Trump and Keith are a natural fit, to the extent that Keith performed at the inauguration concert in January despite not having supported Trump’s candidacy. “Courtesy of the Red, White and Blue (The Angry American),” released in the wake of the 9/11 attacks, infamously warned Al Qaeda that “you’ll be sorry that you messed with / The U.S. of A / ’Cause we’ll put a boot in your ass / It’s the American way.” Country music, especially Keith’s radio-friendly contemporary kind, has become inextricably linked to the sort of people who are stereotypically associated with Trump’s unlikely success: rural, working-class Americans who may lack exposure to cultures from beyond the United States—and who, in today’s political climate, aren’t always friendly to Arabs or Muslims.
The uncompromising, sometimes-abrasive masculinity that both men embody is an aspect of American culture that the State Department isn’t always eager to showcase abroad. Public-affairs officers in embassies worldwide perhaps recognize the ugly reputation that the United States has in certain places, and so rush to compensate by instead highlighting America’s contributions to ballet, painting and, yes, jazz.

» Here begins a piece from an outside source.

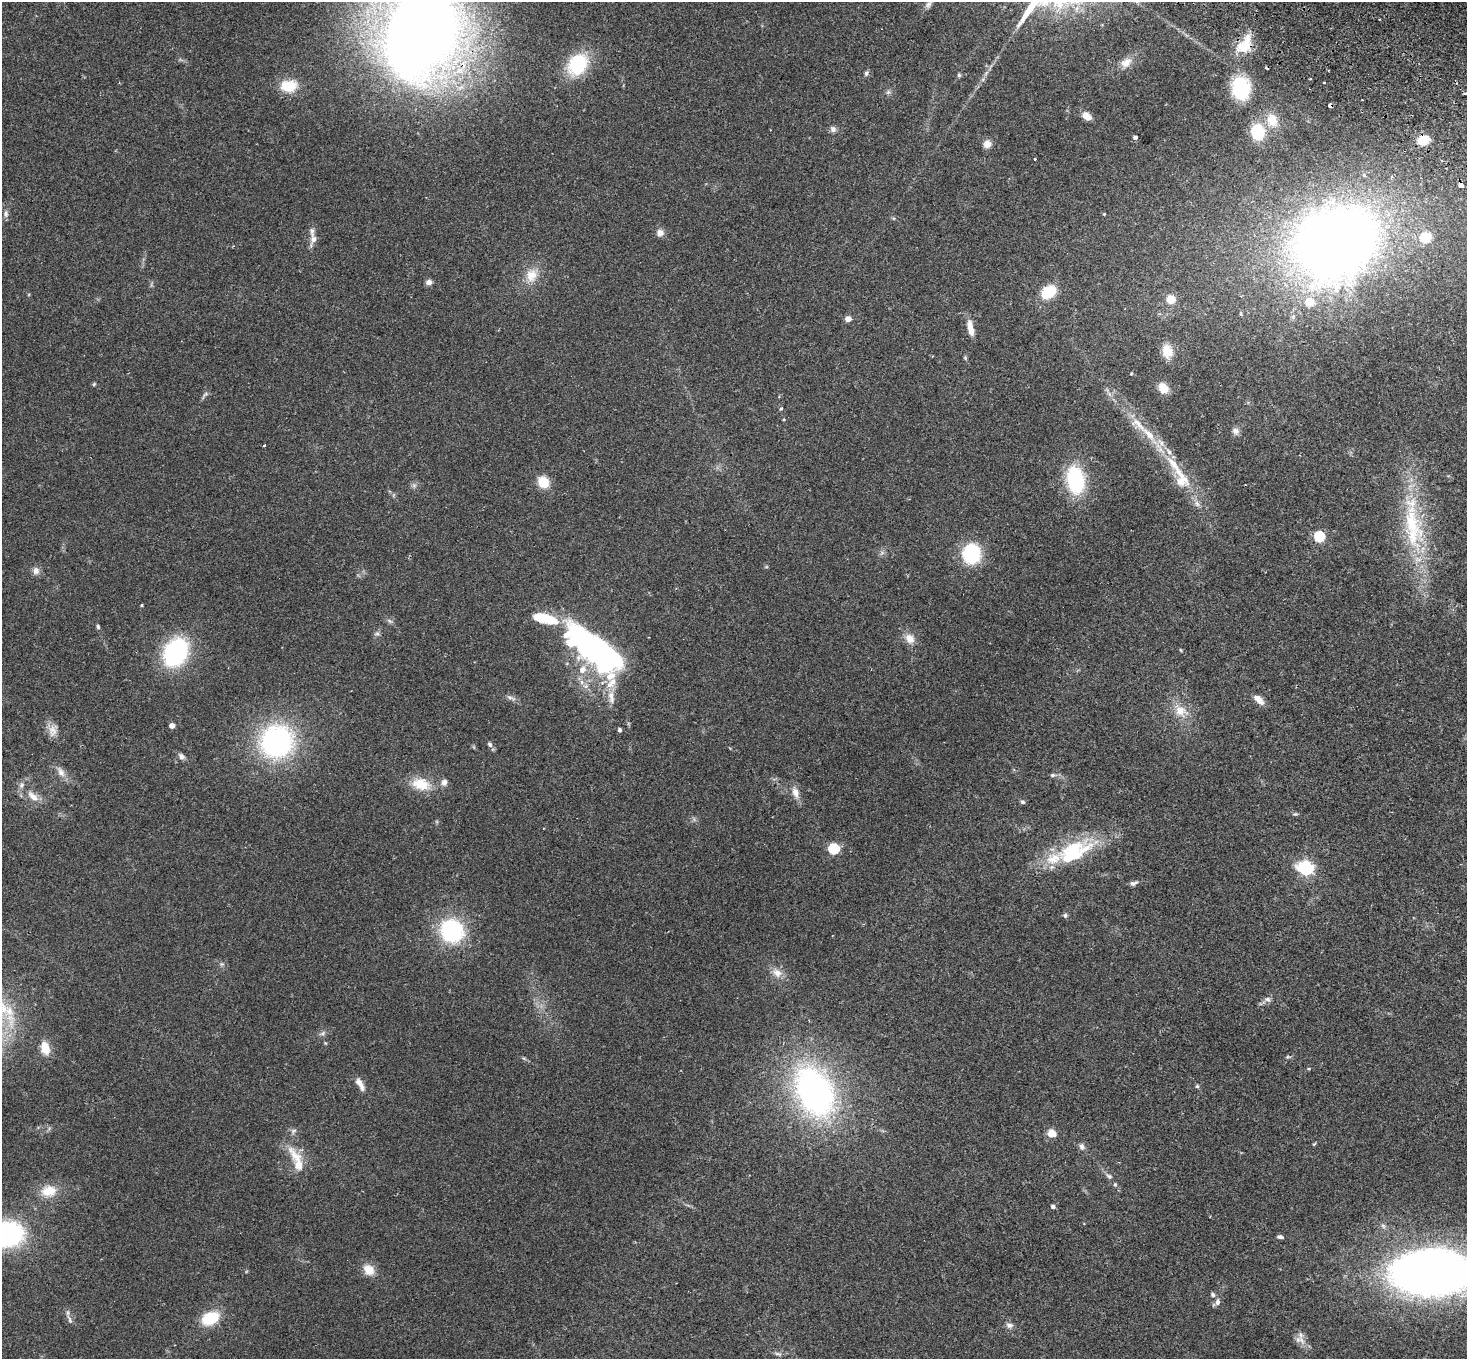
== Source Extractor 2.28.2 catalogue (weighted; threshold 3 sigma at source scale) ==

But besides our swaggering president and his salt-of-the-earth supporters, Toby Keith is also reminiscent of something else: the proud, nostalgic, masculine Arab culture of the Gulf. Both the American heartland and the Gulf states are places that revere the wild and past, when life was simpler and purer—whether cowboys on the sweeping prairies or bedouins who, in some cases, only settled down a few decades ago. God, the land, the military and traditional family values are inescapable in both. Even Toby Keith’s stars-and-stripes guitar is a direct descendent of the Arab oud that he’ll be sharing a stage with on Saturday. And both cultures feel pulled between the idealized, noble past and the comforts of the present—a tension that’s audible in Keith’s pop-country as well as his Saudi counterpart’s synth-heavy Arab dance music.
If this is how Saudi Arabia pulls out the stops for Trump’s visit, why not? Toby Keith’s Oklahoma, some specifics aside, has an awful lot in common with Saudi Arabia’s Najdi heartland—and certainly can speak more to a conservative audience in Riyadh than a ballet dancer from New York City. If Keith plays his cards right, this could be a public-diplomacy opportunity that the State Department gets for free.
Ivan Plis is senior editor at the National Interest. Follow him on Twitter: @ivanplis.
1 comment:
I don't think the writer has the slightest idea what he is talking about. I like the use of country music as cultural diplomacy, but don't consider this kind of semi-star power performance to be good PD. Having a star like Keith means he is relatively far from the ground. Moreover, this isn't exactly a cultural diplomacy program--it is not organized by they Embassy but rather an entertainment company. It is only being lumped in because Trump is in town, but in reality it is simply entertainment with a smidgen of cultural exchange/diplomacy.
I am not especially impressed.
Fwiw, the cultural ambassadoresses Della Mae did some wonderful cultural diplomacy programming for women and girls in Saudi Arabia, and that was much more related to cultural diplomacy than Keith's program.